Le 1er juillet 1999, le Tribunal Administratif de Strasbourg nous donne raison et casse la DUP. Une immense victoire pour notre association mais où, curieusement, l’ensemble des partisans de cette route « oublie » de recourir en justice et néglige de faire appel de cette décision. En fait, comme l’avait écrit Pierre FLUCKIGER journaliste à L’Alsace, TET a rendu un fier service aux élus en leur retirant une épine du pied (essentiellement d’ordre financier). Et le Préfet de Région de l’époque confirme que le projet avait été mal étudié et ne rendrait pas les services attendus : « Les responsabilités sont très partagées, les services de l’Etat ont leur part, mais les collectivités aussi. Il est indispensable de ne pas afficher des projets qu’on n’est pas capable de réaliser. Comme il y en a beaucoup, il faut mieux les préparer et augmenter la part des crédits d’étude pour que l’on ne se retrouve pas avec des dossiers non étudiés, comme la RN 66… »

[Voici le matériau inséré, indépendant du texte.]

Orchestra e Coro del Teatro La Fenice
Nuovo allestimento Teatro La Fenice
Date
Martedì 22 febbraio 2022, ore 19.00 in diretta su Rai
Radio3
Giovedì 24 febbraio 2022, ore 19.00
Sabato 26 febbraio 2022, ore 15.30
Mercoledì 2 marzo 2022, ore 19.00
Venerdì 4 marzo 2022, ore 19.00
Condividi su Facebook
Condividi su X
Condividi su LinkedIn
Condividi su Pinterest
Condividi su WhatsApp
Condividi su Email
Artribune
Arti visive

• Le 12 juillet 1999, TET dépose, ainsi qu’un de nos adhérents riverains de la RN 66, au TA de Strasbourg un recours contre le maire d’Urbès à qui nous avions demandé de réglementer la circulation des PL sur sa portion de Nationale.

• Le 19 janvier 2001, le TA donne raison à notre adhérent, mais tort à TET qui doit payer 5000 F de dommages et intérêts à la commune d’Urbès. Tout le monde fait appel de ces décisions.

• Le 22 novembre 2001, la Cour administrative d’Appel de Nancy annule l’amende que TET devait verser à la commune d’Urbès.

• Enfin, le 19 juin 2006, cette même instance confirme qu’un maire peut réglementer la circulation des PL dans sa commune et condamne la commune d’Urbès à verser 1500 € de dommages et intérêts à notre adhérent. Encore une très grande victoire.

• Entre temps et après à la catastrophe au Tunnel du Mont-Blanc en mars 1999, et suite à la fermeture du tunnel de Saint-Marie-aux-Mines pour des travaux de mises aux normes de sécurité, la circulation des PL est réglementée dans l’ensemble du Massif Vosgien. Il était temps, car le transit dépassait les 2000 camions-jour, dont une part importante de transports de produits chimiques.